PRIVATE PROPERTY PRICES IN SINGAPORE - GUESSTIMATES
quote: "Success is a thought process"
Merrill Lynch & Co., Inc. Sells Collateralized Debt Obligations For Lone Star-The New York Times
Tuesday, 29 Jul 2008 07:20am EDT
The New York Times reported that Merrill Lynch & Co., Inc. has sold Lone Star almost all of its troublesome collateralized debt obligations, once valued at nearly $31 billion, for the fire-sale price of $0.22 on the dollar. (Source Google finance/Reuters)
Collaterised Debt Obligations are debt that are mixed with Sub-prime debt and packaged and sold as grade AAA debt/bonds. Obviously these bonds (CDOs) are not as safe as they seemed. I am puzzled by why Merrill Lynch sells their CDOs at S$0.22 to the S$1 dollar. Why such fire sale? It could indicate that they know something that we don't, it's much worst than we think it is.
Which is which?
Merrill thinks CDOs are worth 0.22 for the dollar
Blackrock thinks Sub-prime, Alt-A and some prime debt are worth 0.68 for the dollar.
If we use Blackrock as a benchmark, they have bought at a discounted 32% rate for US property loans which are backed by "in-troubled" property assets, then Singapore's case is no where as worse.
1. Property Supply and demand in Singapore is still fairly balanced (supply is still tight, equilibrium will likely be reached in 2011).
2. There is a lot of liquidity in the market, measured by M3 money supply.
3. The cost of financing a property has been reduced, marked by reduced Sibor, SOR rate.
4. While the economy is expected to slow down quite a bit due to the bleak US economic outlook, it is no where near dire.
5. The major banks are all well capitalized.
If someone holds me at gun-point to make a prediction, I would say private property prices will drop no more than 20% from current 2008 Q3 levels.
Your thoughts?
2 comments:
20% is a significant drop! 20% of a one million dollar property is $200,000.
My analysis is that the price drop will be different for different market segment.
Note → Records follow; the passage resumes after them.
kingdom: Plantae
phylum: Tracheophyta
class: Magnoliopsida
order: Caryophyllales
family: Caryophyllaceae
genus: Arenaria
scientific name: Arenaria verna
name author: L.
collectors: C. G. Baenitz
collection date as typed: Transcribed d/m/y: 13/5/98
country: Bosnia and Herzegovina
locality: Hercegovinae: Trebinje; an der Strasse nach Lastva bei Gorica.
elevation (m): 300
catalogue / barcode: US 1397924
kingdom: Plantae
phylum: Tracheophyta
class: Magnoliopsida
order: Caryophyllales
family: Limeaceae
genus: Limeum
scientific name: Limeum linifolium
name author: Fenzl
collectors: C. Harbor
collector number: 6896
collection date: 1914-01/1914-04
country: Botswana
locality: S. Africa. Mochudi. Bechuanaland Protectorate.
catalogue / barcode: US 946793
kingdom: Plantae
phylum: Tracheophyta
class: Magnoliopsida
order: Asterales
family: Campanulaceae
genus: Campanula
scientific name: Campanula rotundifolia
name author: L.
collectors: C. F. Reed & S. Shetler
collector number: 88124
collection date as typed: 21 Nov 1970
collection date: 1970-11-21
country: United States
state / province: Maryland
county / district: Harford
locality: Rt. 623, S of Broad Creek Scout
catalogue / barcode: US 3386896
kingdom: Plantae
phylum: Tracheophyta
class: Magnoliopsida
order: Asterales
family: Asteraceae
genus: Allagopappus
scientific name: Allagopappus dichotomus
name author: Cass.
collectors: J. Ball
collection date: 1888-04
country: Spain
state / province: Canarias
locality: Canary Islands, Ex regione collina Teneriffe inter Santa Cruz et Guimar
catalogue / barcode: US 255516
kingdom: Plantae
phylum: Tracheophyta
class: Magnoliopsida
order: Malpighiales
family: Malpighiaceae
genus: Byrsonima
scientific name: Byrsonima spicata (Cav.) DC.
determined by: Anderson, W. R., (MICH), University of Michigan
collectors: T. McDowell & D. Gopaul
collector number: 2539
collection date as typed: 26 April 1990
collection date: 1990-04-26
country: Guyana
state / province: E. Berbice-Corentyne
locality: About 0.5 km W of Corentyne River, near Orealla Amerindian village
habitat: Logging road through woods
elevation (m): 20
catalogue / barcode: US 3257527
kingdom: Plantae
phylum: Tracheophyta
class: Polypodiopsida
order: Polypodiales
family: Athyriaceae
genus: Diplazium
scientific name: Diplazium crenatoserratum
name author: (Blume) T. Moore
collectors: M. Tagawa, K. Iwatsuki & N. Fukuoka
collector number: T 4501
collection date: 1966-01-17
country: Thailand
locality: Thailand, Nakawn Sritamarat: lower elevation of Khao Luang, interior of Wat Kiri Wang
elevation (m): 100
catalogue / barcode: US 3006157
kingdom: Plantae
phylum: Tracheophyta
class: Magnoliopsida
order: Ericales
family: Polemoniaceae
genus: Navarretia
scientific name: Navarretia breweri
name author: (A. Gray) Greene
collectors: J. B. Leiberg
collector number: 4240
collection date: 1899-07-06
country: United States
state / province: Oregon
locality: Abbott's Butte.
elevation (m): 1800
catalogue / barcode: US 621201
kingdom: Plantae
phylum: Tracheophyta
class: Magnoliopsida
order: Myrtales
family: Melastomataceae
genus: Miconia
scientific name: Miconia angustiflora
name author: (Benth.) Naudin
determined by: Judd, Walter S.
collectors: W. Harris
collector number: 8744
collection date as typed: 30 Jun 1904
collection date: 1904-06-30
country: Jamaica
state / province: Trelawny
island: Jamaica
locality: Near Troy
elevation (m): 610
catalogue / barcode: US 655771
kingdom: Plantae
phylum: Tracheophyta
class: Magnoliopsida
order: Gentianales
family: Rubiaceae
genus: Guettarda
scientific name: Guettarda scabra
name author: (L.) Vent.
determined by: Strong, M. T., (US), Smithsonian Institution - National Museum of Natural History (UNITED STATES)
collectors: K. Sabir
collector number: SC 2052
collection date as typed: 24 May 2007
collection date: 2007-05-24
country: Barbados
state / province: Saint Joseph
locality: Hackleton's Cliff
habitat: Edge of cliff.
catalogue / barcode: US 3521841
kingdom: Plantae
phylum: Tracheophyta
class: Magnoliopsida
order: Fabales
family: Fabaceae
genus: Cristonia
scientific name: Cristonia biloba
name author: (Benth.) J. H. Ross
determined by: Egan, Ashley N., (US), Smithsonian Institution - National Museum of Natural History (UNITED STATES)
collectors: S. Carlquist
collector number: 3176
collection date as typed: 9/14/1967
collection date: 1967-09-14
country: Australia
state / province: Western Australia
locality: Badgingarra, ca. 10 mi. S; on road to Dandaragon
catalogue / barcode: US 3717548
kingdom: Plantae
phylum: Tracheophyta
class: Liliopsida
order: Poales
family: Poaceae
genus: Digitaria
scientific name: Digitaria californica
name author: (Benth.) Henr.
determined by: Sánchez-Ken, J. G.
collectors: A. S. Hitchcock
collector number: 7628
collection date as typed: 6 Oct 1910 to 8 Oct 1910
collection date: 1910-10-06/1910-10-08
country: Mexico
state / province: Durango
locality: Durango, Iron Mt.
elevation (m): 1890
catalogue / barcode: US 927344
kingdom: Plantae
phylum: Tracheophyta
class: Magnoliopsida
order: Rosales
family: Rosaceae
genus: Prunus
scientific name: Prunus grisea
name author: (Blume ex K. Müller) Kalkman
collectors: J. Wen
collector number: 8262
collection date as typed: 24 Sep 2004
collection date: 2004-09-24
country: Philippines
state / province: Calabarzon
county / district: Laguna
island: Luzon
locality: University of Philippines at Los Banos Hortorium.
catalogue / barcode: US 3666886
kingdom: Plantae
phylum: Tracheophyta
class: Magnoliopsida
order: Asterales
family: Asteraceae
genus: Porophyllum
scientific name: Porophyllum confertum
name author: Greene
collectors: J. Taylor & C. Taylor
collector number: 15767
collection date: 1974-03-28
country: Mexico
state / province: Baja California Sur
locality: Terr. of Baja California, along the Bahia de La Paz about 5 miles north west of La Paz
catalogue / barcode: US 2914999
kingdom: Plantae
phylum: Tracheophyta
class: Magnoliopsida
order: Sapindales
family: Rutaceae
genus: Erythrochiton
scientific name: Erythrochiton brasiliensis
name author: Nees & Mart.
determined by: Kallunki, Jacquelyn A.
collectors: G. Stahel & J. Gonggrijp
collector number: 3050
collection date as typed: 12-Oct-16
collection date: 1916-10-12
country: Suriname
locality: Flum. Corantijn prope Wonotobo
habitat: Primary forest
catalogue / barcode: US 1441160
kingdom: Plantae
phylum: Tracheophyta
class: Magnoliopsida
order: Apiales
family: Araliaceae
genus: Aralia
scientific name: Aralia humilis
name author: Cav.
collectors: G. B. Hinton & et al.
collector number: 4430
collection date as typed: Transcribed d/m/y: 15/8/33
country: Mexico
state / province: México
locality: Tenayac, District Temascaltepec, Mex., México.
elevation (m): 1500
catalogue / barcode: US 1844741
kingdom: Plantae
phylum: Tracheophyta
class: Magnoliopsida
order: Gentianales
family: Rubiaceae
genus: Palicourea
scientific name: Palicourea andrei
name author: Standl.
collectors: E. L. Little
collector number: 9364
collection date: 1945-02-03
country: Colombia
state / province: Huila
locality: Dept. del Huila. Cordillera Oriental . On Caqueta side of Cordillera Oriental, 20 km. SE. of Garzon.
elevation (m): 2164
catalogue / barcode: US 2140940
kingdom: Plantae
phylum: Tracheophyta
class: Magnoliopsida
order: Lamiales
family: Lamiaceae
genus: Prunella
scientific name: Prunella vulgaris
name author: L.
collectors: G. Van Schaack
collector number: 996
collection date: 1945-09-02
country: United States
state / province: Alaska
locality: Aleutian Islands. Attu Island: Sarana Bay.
For details of my analysis, ps refer to:
http://smartpropertybuyer.blogspot.com/2008/05/making-forecast-for-singapore-property.html
Dear Sir,
Thank you very much for your feedback.
I concur with you that the drop will be uneven. Perhaps I have not been very clear, I am referring to a generic drop in Private Residential Index of 20%. I should be more clear in the future. Thanks for pointing it out.
Private property prices will not likely drop more than 20% and the government will try their best to regulate a smooth and orderly decline. A >20% drop will render newer purchases into the negative equity position given the 20% down-payment requirement.